Text for analysis:
I've seen probably four or five different brilliant file transfer solutions that totally solved the person to person file transfer problem posted to HN and every dang one of them was shut down or abandoned.
Because the problem doesn’t exist. Non tech folk use stuff like imessage to send things and rarely deal with large files at all beyond images or video. That works fine for them. Tech people use proven existing tooling like rsync or ftp. The only market that exist for this I’d guess is resumeware which explains why these projects are all built then abandoned.
Tech people don't use rsync or FTP because those are terrible solutions. FTP is insecure and requires setting up a server. Rsync requires an account on both machines.
In my experience companies usually end up paying for a service that solves this problem for their employees. Yes really.
or RustDesk. RustDesk has a nice GUI and file transfer has a really nice two pane file explorer view but that is obviously not great for transferring files to people you don't fully trust.
> Non tech folk use stuff like [messengers] to send things
Yes, and tech folks too, but what about if you're not already connected friends? You don't want to invite your entire audience at a conference to send them slides.
You either need to already have a website and say "click on News and find the entry for today", have them type over some long URL with perfect accuracy, or use a link shortener to the same effect. It always requires having hosting, unless there exists file sharing services. That's the problem these things solve.
Also mind that there are size limits in most messengers on the order of a few hundred megabytes. You don't run into them that often, but whatcha gonna do when you do? A dedicated file sharing service that supports in the gigabytes range solves that situation as well.

Action item A: Write out the file transfer discussion verbatim, from "I've seen probably" down to "on both machines.".
Action item B: Summarize the file transfer discussion in two sentences.
The listing isn't needed for this work.

Collected data:
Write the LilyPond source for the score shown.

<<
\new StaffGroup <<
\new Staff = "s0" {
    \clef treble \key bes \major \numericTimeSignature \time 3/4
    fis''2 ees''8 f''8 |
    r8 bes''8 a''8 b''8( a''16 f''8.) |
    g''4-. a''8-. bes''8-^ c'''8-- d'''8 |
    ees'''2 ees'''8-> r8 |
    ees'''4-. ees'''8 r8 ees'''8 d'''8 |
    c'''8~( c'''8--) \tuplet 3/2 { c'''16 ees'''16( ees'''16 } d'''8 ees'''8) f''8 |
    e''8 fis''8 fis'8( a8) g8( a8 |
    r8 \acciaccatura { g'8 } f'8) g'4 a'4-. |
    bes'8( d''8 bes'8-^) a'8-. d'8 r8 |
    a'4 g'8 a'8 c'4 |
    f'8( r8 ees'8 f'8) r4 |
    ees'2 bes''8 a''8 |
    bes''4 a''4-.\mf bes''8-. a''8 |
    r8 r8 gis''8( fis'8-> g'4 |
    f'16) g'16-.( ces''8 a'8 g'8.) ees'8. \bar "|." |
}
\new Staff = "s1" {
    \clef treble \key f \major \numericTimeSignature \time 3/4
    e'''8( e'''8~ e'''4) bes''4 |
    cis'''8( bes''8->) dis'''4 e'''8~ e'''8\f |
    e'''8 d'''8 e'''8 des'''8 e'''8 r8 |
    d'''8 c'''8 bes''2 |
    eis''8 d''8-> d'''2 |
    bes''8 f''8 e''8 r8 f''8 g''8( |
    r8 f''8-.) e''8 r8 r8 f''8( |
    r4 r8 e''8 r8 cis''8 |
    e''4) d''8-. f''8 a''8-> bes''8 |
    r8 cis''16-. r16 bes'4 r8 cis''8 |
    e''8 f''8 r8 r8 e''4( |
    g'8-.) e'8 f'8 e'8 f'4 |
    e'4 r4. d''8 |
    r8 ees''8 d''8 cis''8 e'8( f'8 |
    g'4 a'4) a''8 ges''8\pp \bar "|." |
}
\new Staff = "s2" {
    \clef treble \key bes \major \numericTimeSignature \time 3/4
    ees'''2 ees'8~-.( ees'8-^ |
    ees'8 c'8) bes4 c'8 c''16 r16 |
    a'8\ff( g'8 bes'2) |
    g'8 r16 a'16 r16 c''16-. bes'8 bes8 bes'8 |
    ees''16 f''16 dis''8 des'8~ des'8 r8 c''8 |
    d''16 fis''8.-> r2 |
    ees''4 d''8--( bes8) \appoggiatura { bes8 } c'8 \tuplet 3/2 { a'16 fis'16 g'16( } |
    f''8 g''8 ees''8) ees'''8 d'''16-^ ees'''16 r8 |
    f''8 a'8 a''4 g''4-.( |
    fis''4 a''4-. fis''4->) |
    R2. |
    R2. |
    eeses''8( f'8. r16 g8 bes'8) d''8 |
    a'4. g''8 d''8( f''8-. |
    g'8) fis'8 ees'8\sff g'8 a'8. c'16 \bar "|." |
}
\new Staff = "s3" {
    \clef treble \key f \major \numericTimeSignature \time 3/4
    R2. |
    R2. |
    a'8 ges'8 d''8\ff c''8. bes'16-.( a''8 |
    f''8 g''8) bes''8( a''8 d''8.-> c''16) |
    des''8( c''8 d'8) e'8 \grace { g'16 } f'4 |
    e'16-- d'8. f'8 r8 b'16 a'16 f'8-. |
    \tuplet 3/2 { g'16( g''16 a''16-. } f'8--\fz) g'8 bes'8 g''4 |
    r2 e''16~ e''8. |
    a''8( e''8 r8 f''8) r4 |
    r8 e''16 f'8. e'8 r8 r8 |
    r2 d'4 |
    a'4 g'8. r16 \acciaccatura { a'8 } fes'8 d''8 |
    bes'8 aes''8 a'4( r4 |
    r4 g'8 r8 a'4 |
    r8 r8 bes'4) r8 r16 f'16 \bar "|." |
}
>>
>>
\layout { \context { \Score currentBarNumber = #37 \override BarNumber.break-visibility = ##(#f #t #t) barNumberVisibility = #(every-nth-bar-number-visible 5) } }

Response A:
I've seen probably four or five different brilliant file transfer solutions that totally solved the person to person file transfer problem posted to HN and every dang one of them was shut down or abandoned.
Because the problem doesn’t exist. Non tech folk use stuff like imessage to send things and rarely deal with large files at all beyond images or video. That works fine for them. Tech people use proven existing tooling like rsync or ftp. The only market that exist for this I’d guess is resumeware which explains why these projects are all built then abandoned.
Tech people don't use rsync or FTP because those are terrible solutions. FTP is insecure and requires setting up a server. Rsync requires an account on both machines.

Response B: Commenters disagree on whether person-to-person file transfer is a real problem: one says non-technical people get by with messaging apps and technical people with rsync or FTP, while another counters that FTP is insecure and needs a server and rsync needs an account on both machines. Others point out that messengers fall short when people aren't already connected or when files exceed size limits of a few hundred megabytes, and dedicated file sharing services solve both situations.